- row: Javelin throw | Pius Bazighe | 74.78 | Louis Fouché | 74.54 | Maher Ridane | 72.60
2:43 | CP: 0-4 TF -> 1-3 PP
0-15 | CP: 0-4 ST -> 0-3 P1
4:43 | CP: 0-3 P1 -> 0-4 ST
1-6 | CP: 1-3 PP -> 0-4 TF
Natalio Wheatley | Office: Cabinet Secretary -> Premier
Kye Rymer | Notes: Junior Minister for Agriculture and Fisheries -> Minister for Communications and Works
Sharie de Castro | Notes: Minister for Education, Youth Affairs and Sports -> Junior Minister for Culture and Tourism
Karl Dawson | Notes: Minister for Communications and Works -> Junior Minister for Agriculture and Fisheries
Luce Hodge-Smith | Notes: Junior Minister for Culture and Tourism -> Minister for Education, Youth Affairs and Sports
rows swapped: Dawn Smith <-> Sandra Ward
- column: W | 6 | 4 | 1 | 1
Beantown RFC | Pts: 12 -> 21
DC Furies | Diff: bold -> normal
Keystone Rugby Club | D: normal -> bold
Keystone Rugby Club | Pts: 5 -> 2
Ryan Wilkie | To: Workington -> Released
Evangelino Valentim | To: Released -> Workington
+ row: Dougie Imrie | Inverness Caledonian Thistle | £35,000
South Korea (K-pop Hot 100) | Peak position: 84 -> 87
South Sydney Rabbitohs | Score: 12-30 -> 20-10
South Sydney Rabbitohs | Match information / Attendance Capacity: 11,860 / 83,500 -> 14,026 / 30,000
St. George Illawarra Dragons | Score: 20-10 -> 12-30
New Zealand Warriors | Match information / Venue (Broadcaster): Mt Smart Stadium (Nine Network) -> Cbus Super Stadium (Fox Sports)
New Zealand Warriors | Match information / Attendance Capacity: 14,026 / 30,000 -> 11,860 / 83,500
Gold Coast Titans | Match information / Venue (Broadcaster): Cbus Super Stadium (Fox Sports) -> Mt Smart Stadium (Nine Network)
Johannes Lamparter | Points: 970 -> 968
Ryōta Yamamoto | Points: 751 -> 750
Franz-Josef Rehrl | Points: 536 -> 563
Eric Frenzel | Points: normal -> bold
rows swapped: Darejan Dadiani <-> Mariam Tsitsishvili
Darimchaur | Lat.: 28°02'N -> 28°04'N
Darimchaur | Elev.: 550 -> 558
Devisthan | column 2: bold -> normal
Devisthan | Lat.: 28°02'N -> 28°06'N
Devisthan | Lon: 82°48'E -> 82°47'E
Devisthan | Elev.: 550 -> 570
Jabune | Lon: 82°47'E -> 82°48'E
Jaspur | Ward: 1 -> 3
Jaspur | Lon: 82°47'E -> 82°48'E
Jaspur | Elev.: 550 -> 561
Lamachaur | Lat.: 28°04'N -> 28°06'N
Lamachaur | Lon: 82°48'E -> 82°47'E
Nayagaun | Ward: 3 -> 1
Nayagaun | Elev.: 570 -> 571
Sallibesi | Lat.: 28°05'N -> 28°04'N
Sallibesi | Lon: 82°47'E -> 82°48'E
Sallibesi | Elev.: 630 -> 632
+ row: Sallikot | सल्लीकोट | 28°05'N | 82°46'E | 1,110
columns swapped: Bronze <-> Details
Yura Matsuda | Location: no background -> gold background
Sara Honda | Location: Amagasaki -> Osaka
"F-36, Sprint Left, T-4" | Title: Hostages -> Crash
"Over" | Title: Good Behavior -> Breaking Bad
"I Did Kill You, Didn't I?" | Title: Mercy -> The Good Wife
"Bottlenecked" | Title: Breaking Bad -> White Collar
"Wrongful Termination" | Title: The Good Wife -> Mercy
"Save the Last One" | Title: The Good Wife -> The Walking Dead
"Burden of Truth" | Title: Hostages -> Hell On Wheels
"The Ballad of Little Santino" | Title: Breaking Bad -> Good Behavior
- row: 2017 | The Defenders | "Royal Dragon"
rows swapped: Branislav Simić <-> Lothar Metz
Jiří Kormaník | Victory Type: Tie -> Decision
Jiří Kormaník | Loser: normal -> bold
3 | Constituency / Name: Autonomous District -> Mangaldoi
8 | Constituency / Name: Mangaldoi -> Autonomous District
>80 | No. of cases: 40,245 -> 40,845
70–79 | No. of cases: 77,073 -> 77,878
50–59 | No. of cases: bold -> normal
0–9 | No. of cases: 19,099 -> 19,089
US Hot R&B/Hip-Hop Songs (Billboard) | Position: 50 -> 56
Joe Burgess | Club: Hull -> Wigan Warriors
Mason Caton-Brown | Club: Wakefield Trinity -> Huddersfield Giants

----------

Reproduce word for word every line from the start of the records through the line containing "Keystone Rugby Club | Pts: 5 -> 2", including that line.

● Full solution:
- row: Javelin throw | Pius Bazighe | 74.78 | Louis Fouché | 74.54 | Maher Ridane | 72.60
2:43 | CP: 0-4 TF -> 1-3 PP
0-15 | CP: 0-4 ST -> 0-3 P1
4:43 | CP: 0-3 P1 -> 0-4 ST
1-6 | CP: 1-3 PP -> 0-4 TF
Natalio Wheatley | Office: Cabinet Secretary -> Premier
Kye Rymer | Notes: Junior Minister for Agriculture and Fisheries -> Minister for Communications and Works
Sharie de Castro | Notes: Minister for Education, Youth Affairs and Sports -> Junior Minister for Culture and Tourism
Karl Dawson | Notes: Minister for Communications and Works -> Junior Minister for Agriculture and Fisheries
Luce Hodge-Smith | Notes: Junior Minister for Culture and Tourism -> Minister for Education, Youth Affairs and Sports
rows swapped: Dawn Smith <-> Sandra Ward
- column: W | 6 | 4 | 1 | 1
Beantown RFC | Pts: 12 -> 21
DC Furies | Diff: bold -> normal
Keystone Rugby Club | D: normal -> bold
Keystone Rugby Club | Pts: 5 -> 2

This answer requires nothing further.